**Task instructions**
Print every line of the following listing, unchanged and in the same order.

─── Source data ───

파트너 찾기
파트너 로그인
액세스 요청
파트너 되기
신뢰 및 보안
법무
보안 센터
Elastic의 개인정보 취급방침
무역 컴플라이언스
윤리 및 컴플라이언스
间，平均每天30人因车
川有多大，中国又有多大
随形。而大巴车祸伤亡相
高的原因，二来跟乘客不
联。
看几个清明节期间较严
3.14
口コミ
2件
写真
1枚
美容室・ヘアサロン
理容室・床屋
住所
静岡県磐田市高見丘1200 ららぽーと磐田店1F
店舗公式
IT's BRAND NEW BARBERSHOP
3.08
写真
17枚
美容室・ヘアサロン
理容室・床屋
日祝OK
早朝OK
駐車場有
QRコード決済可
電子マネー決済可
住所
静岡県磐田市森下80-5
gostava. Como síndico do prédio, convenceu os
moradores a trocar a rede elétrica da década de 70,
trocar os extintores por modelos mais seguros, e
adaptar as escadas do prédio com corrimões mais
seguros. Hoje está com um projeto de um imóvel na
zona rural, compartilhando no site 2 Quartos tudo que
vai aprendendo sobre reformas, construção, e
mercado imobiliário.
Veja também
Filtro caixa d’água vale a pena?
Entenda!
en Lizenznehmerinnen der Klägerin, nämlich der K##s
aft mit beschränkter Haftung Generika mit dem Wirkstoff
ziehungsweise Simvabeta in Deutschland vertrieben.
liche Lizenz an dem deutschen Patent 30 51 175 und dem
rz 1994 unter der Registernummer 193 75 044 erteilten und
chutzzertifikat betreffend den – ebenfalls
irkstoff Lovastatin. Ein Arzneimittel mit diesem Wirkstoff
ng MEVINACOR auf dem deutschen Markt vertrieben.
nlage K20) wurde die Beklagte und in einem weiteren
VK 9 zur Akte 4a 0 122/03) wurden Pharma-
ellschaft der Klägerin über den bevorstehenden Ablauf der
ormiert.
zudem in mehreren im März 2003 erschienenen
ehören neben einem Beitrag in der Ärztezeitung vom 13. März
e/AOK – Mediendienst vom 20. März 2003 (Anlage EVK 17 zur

───

**Exercise output**
파트너 찾기
파트너 로그인
액세스 요청
파트너 되기
신뢰 및 보안
법무
보안 센터
Elastic의 개인정보 취급방침
무역 컴플라이언스
윤리 및 컴플라이언스
间，平均每天30人因车
川有多大，中国又有多大
随形。而大巴车祸伤亡相
高的原因，二来跟乘客不
联。
看几个清明节期间较严
3.14
口コミ
2件
写真
1枚
美容室・ヘアサロン
理容室・床屋
住所
静岡県磐田市高見丘1200 ららぽーと磐田店1F
店舗公式
IT's BRAND NEW BARBERSHOP
3.08
写真
17枚
美容室・ヘアサロン
理容室・床屋
日祝OK
早朝OK
駐車場有
QRコード決済可
電子マネー決済可
住所
静岡県磐田市森下80-5
gostava. Como síndico do prédio, convenceu os
moradores a trocar a rede elétrica da década de 70,
trocar os extintores por modelos mais seguros, e
adaptar as escadas do prédio com corrimões mais
seguros. Hoje está com um projeto de um imóvel na
zona rural, compartilhando no site 2 Quartos tudo que
vai aprendendo sobre reformas, construção, e
mercado imobiliário.
Veja também
Filtro caixa d’água vale a pena?
Entenda!
en Lizenznehmerinnen der Klägerin, nämlich der K##s
aft mit beschränkter Haftung Generika mit dem Wirkstoff
ziehungsweise Simvabeta in Deutschland vertrieben.
liche Lizenz an dem deutschen Patent 30 51 175 und dem
rz 1994 unter der Registernummer 193 75 044 erteilten und
chutzzertifikat betreffend den – ebenfalls
irkstoff Lovastatin. Ein Arzneimittel mit diesem Wirkstoff
ng MEVINACOR auf dem deutschen Markt vertrieben.
nlage K20) wurde die Beklagte und in einem weiteren
VK 9 zur Akte 4a 0 122/03) wurden Pharma-
ellschaft der Klägerin über den bevorstehenden Ablauf der
ormiert.
zudem in mehreren im März 2003 erschienenen
ehören neben einem Beitrag in der Ärztezeitung vom 13. März
e/AOK – Mediendienst vom 20. März 2003 (Anlage EVK 17 zur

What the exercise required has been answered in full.